Passano i giorni, le
settimane, i mesi, poi arriva la chiamata per il Censimento, e Giuseppe, con Maria
ormai prossima al travaglio deve mettersi in viaggio, seguendo a dorso di
mulo una piccola carovana diretta a Gerusalemme.
I due sposi si fermano a
Betlemme, perché ormai è chiaro che Maria partorirà di lì a poco. Si sistemano
in una capanna, che è la stessa nella quale si trovano ancora adesso,
provvisoriamente accampati.
La levatrice è arrivata di
corsa, “Presto, fate presto!” ha urlato Giuseppe, sempre più nervoso. Maria ha gridato,
urla sovraumane da fare accapponare la pelle. Un’altra spinta ed ecco che è
venuto alla luce, il neonato tanto atteso.

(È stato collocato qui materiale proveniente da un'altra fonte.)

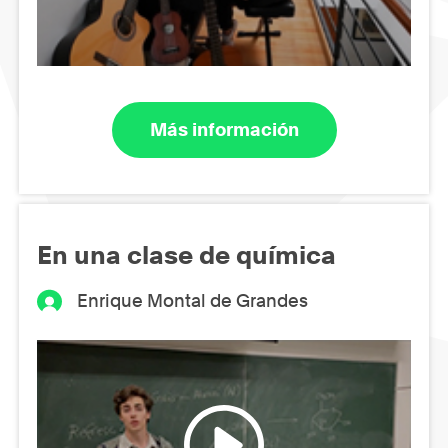
Más información
En una clase de química
Enrique Montal de Grandes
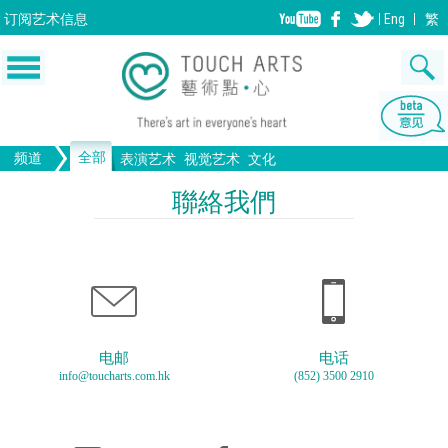
订阅
艺术信息
Eng
繁
全部
频道
表演艺术
视觉艺术
文化
音乐
绘画
生活
舞蹈
画图
文物
戏剧
版画
全部文化
设计
聯絡我們
歌剧/音乐剧
工艺
雕塑
中国戏曲
陶瓷
摄影
电影
全部表演艺术
装置
建筑
全部视觉艺术
电邮
电话
info@toucharts.com.hk
(852) 3500 2910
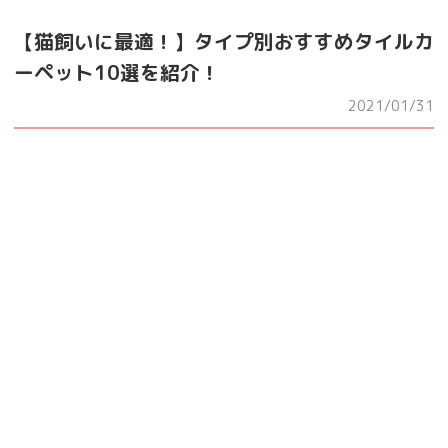
【猫飼いに最適！】タイプ別おすすめタイルカ
ーペット10選を紹介！
2021/01/31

Con stupore di tutti, però,
non s’è trattato di un bambino di carne e ossa, ma…
Un uovo.
Un uovo simile a come ci si
può immaginare un uovo di un angelo. Quell’uovo si è schiuso poco dopo, e da
sotto il guscio ha fatto capolino un bambino biondo come l’angelo, senza ali
come Maria.
Licenziata la levatrice e
addormentato il piccolo, posto il fagottino accuratamente in una mangiatoia,
Giuseppe e Maria si coricano.
Lei, spossata, ma con un
sorriso in volto.
Lui, pieno di dubbi sul sesso
degli angeli. “Figlio di… Dio?”, ripete a se stesso.